Autres paramètres à prendre en compte pour le fonctionnement d’une cellule photovoltaïque
Autres paramètres à prendre en compte pour le fonctionnement d’une cellule photovoltaïque
Au-delà des matériaux choisis, le bon fonctionnement d’une cellule photovoltaïque dépend de plusieurs paramètres.
- La température
On constate que plus la température est élevée, plus la valeur de la tension à partir de laquelle l’intensité chute est faible.
- Ainsi, une cellule photovoltaïque est d’autant plus efficace que la température est faible.
- L’éclairement énergiétique ou « irradiance »

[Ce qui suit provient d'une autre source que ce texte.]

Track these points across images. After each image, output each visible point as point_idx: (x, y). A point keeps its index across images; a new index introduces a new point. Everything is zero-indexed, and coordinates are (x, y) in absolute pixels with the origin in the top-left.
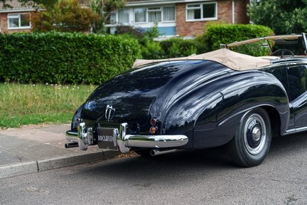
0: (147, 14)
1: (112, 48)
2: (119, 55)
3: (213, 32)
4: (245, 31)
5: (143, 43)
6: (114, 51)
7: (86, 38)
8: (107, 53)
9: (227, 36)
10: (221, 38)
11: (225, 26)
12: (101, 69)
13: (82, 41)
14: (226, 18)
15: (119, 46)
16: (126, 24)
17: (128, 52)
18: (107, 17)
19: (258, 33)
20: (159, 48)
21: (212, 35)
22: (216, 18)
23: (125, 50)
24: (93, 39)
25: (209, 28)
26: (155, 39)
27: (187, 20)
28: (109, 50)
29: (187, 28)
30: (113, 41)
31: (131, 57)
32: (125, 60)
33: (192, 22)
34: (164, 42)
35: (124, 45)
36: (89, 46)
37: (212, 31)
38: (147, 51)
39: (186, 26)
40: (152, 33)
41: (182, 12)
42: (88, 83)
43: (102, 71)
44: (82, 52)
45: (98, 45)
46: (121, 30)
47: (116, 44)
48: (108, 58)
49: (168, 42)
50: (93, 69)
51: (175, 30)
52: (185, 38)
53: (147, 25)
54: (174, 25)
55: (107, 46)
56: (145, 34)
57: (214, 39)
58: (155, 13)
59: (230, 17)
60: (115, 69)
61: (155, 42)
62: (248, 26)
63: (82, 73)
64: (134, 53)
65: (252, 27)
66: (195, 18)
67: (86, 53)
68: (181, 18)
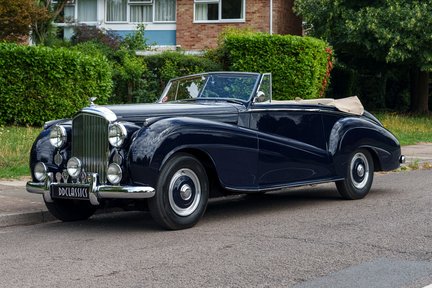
0: (128, 8)
1: (64, 70)
2: (75, 80)
4: (282, 45)
5: (118, 59)
6: (67, 73)
7: (22, 53)
8: (55, 78)
9: (255, 53)
10: (244, 54)
11: (252, 35)
12: (44, 102)
13: (16, 58)
14: (258, 23)
15: (74, 65)
16: (90, 23)
17: (90, 76)
19: (302, 49)
20: (144, 68)
21: (230, 49)
22: (243, 20)
23: (84, 72)
24: (33, 54)
25: (226, 38)
26: (138, 53)
27: (195, 21)
28: (59, 73)
29: (194, 34)
30: (65, 58)
31: (94, 84)
32: (84, 88)
33: (204, 25)
34: (153, 58)
35: (83, 66)
36: (27, 66)
37: (231, 44)
38: (123, 73)
39: (194, 30)
40: (135, 41)
41: (186, 7)
42: (23, 124)
43: (46, 104)
44: (15, 75)
45: (41, 64)
46: (84, 35)
47: (70, 63)
48: (57, 85)
49: (160, 59)
50: (33, 102)
51: (174, 37)
52: (187, 53)
53: (126, 26)
54: (172, 27)
55: (54, 67)
56: (122, 43)
57: (233, 57)
58: (142, 7)
59: (266, 18)
60: (68, 102)
61: (137, 56)
62: (287, 37)
63: (14, 109)
64: (100, 76)
65: (294, 39)
66: (209, 19)
67: (22, 77)
68: (185, 17)
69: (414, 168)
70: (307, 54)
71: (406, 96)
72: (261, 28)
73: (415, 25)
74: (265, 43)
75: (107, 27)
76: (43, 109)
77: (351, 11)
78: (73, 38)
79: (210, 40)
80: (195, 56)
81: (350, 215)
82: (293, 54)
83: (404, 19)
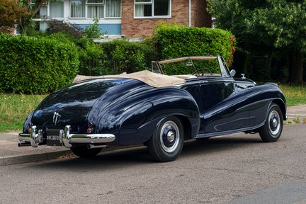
0: (86, 8)
1: (45, 53)
2: (54, 60)
3: (164, 34)
4: (200, 35)
5: (81, 45)
6: (48, 56)
8: (40, 59)
9: (180, 40)
10: (172, 42)
11: (177, 27)
12: (32, 77)
14: (181, 19)
16: (59, 19)
17: (64, 57)
18: (36, 11)
19: (214, 38)
20: (101, 52)
21: (162, 38)
22: (169, 16)
23: (60, 55)
25: (159, 29)
26: (95, 40)
27: (135, 18)
28: (42, 55)
29: (134, 27)
30: (46, 45)
31: (67, 62)
32: (60, 66)
33: (142, 20)
34: (107, 44)
35: (59, 50)
36: (19, 51)
38: (85, 55)
39: (134, 24)
40: (92, 32)
41: (128, 7)
42: (18, 92)
44: (11, 57)
45: (30, 49)
46: (55, 27)
47: (49, 48)
48: (41, 64)
49: (111, 45)
50: (24, 76)
51: (120, 28)
52: (131, 41)
53: (85, 21)
54: (119, 22)
55: (39, 51)
56: (83, 33)
57: (164, 43)
58: (96, 7)
59: (186, 15)
60: (48, 76)
61: (95, 43)
62: (203, 29)
63: (10, 81)
64: (71, 58)
65: (208, 31)
66: (145, 16)
67: (16, 58)
68: (128, 14)
69: (297, 122)
70: (217, 41)
71: (286, 71)
72: (183, 23)
73: (293, 20)
74: (187, 34)
75: (72, 22)
76: (31, 81)
77: (248, 10)
78: (48, 30)
79: (146, 31)
80: (137, 42)
81: (260, 154)
82: (207, 41)
83: (285, 16)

L’éclairement énergétique désigne la puissance reçue par unité de surface (perpendiculairement à celle-ci).
L’éclairement énergétique (noté $E$) est exprimé en watt par mètre carré ($\text{W}\cdot \text{m}^{-2}$).
On constate que plus l’éclairement énergétique est important, plus l’intensité du courant produit est importante pour une même valeur de tension.
- Ainsi, une cellule photovoltaïque est d’autant plus efficace que l’éclairement qu’elle reçoit est important.
Ces deux paramètres sont difficilement compatibles : en effet, le meilleur éclairement correspond à la période estivale (inclinaison moindre des rayons solaires incidents), mais durant cette période, la température est également plus élevée.
Conclusion :
Au cours du XXe siècle, la connaissance de la physique quantique et les applications qui en découlent ont permis le développement de la production d’électricité à partir de la transformation d’énergie électromagnétique (solaire).
Les considérations environnementales ainsi que les progrès pour améliorer la compréhension et le rendement des cellules photovoltaïques ont ouvert la voie à un mode de production d’électricité alternatif plus « propre » (au moins pendant l’utilisation !).
Cependant, des problèmes liés à la matière première, le silicium, au retraitement des cellules photovoltaïques ainsi que ceux liés au stockage de l’énergie restent à résoudre pour faire de l’énergie solaire une véritable solution pour envisager l’ère de l’après pétrole et faire face au réchauffement climatique.